> Using the information:
[a] Give the stretch of the restricted LEFT JOIN thread from "Restricted LEFT JOIN" through "data volume environment?" again, switching "solution" to "approach".
[b] Pick up the restricted LEFT JOIN thread after its last sentence and keep it going.

------ Given text

Restricted LEFT JOIN

  • Aaron N. Cutshall (1/14/2015)


    Chris' solution works well in environments with low to medium data volume, but in the very high data volume environment I have it's too slow. I'm considering other alternatives.

    Can you post up an Actual execution plan, preferably from a very high data volume environment?

    “Write the query the simplest way. If through testing it becomes clear that the performance is inadequate, consider alternative query forms.” - Gail Shaw

    For fast, accurate and documented assistance in answering your questions, please read this article.
    Understanding and using APPLY, (I) and (II) Paul White
    Hidden RBAR: Triangular Joins / The "Numbers" or "Tally" Table: What it is and how it replaces a loop Jeff Moden

  • Aaron N. Cutshall (1/14/2015)


    Yet, not surprising when you consider that the parent table has 1.85M rows, the child table has 7.5M rows, and the validation table has 54K. The indexes were optimized to access the child table with the parent record known. The sub-query joins the child table with the validation table and then after that joins to the parent table. This forced a complete table scan join between the child and the validation tables without narrowing it down to the correct parent first. Combine that with the number of records needed from the parent table and you could understand why it took some time. It worked for sure, but the time involved was just too long for acceptable performance (at least 10 times longer).

------------
------ Extracted entries

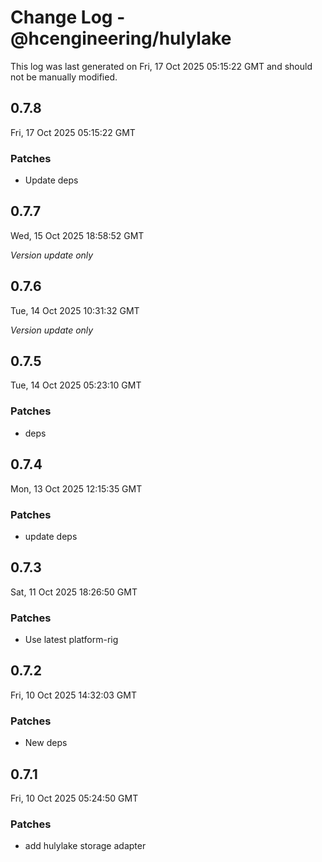 # Change Log - @hcengineering/hulylake

This log was last generated on Fri, 17 Oct 2025 05:15:22 GMT and should not be manually modified.

## 0.7.8
Fri, 17 Oct 2025 05:15:22 GMT

### Patches

- Update deps

## 0.7.7
Wed, 15 Oct 2025 18:58:52 GMT

_Version update only_

## 0.7.6
Tue, 14 Oct 2025 10:31:32 GMT

_Version update only_

## 0.7.5
Tue, 14 Oct 2025 05:23:10 GMT

### Patches

- deps

## 0.7.4
Mon, 13 Oct 2025 12:15:35 GMT

### Patches

- update deps

## 0.7.3
Sat, 11 Oct 2025 18:26:50 GMT

### Patches

- Use latest platform-rig

## 0.7.2
Fri, 10 Oct 2025 14:32:03 GMT

### Patches

- New deps

## 0.7.1
Fri, 10 Oct 2025 05:24:50 GMT

### Patches

- add hulylake storage adapter

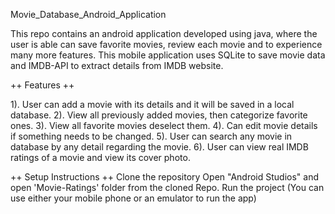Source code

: Movie_Database_Android_Application

This repo contains an android application developed using java, where the user is able can save favorite movies, review each movie and to experience many more features. This mobile application uses SQLite to save movie data and IMDB-API to extract details from IMDB website.

++ Features ++

1). User can add a movie with its details and it will be saved in a local database.
2). View all previously added movies, then categorize favorite ones.
3). View all favorite movies deselect them.
4). Can edit movie details if something needs to be changed.
5). User can search any movie in database by any detail regarding the movie.
6). User can view real IMDB ratings of a movie and view its cover photo.

++ Setup Instructions ++
Clone the repository
Open "Android Studios" and open 'Movie-Ratings' folder from the cloned Repo.
Run the project (You can use either your mobile phone or an emulator to run the app)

------------

> Answers to the exercise:
[a]
Restricted LEFT JOIN

  • Aaron N. Cutshall (1/14/2015)


    Chris' approach works well in environments with low to medium data volume, but in the very high data volume environment I have it's too slow. I'm considering other alternatives.

    Can you post up an Actual execution plan, preferably from a very high data volume environment?

[b]
    These are very modest row counts. Here, we're used to having results returned from a couple of hundred million rows in a primary table joined to several tables with 10-20 million rows, in a second or so.

    The sub-query joins the child table with the validation table and then after that joins to the parent table.

    Are you guessing, or have you established this from the execution plan?

    “Write the query the simplest way. If through testing it becomes clear that the performance is inadequate, consider alternative query forms.” - Gail Shaw

    For fast, accurate and documented assistance in answering your questions, please read this article.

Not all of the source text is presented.